DATA FOR THIS EXERCISE START

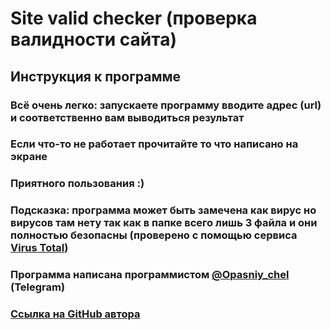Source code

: # Site valid checker (проверка валидности сайта)
## Инструкция к программе
### Всё очень легко: запускаете программу вводите адрес (url) и соответственно вам выводиться результат
### Если что-то не работает прочитайте то что написано на экране
### Приятного пользования :)
### Подсказка: программа может быть замечена как вирус но вирусов там нету так как в папке всего лишь 3 файла и они полностью безопасны (проверено с помощью сервиса [Virus Total](https://t.me/VirusTotalAV_bot))
### Программа написана программистом [@Opasniy_chel](https://t.me/Opasniy_chel) (Telegram)
### [Ссылка на GitHub автора](https://github.com/DenTs123)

DATA FOR THIS EXERCISE END

◆ TASK OBJECTIVE
Your task is to restate, word for word, only those lines above that fall between the line holding "## Инструкция к программе" and the line holding "### Приятного пользования :)", inclusive.

◆ ANSWER BOX
## Инструкция к программе
### Всё очень легко: запускаете программу вводите адрес (url) и соответственно вам выводиться результат
### Если что-то не работает прочитайте то что написано на экране
### Приятного пользования :)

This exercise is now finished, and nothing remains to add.